▶ [PROBLEM STATEMENT] Retype the records in full, and please keep the pictures out of the copy.

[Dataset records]
((

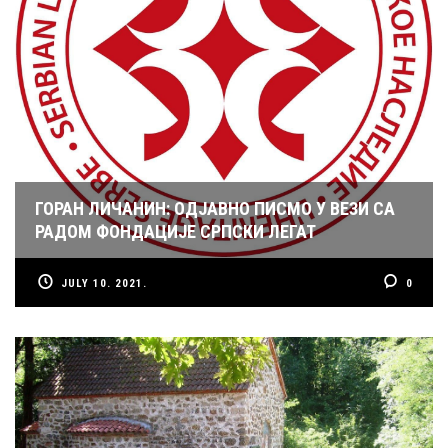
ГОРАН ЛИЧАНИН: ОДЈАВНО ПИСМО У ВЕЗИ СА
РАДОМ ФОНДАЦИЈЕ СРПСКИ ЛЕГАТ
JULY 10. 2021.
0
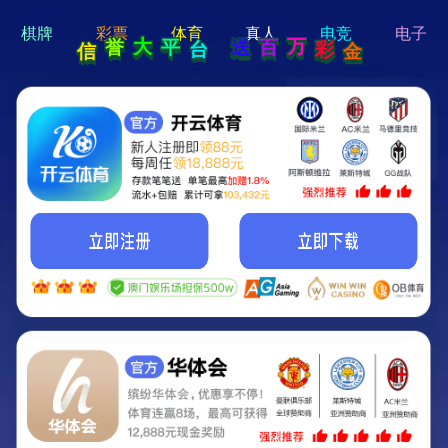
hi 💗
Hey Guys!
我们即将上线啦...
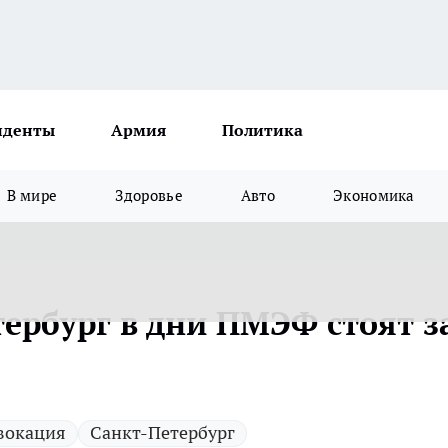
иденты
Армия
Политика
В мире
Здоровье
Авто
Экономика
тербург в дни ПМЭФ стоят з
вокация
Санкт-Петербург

))

▶ [TASK ANSWER]
ГОРАН ЛИЧАНИН: ОДЈАВНО ПИСМО У ВЕЗИ СА
РАДОМ ФОНДАЦИЈЕ СРПСКИ ЛЕГАТ
JULY 10. 2021.
0
hi 💗
Hey Guys!
我们即将上线啦...
иденты
Армия
Политика
В мире
Здоровье
Авто
Экономика
тербург в дни ПМЭФ стоят з
вокация
Санкт-Петербург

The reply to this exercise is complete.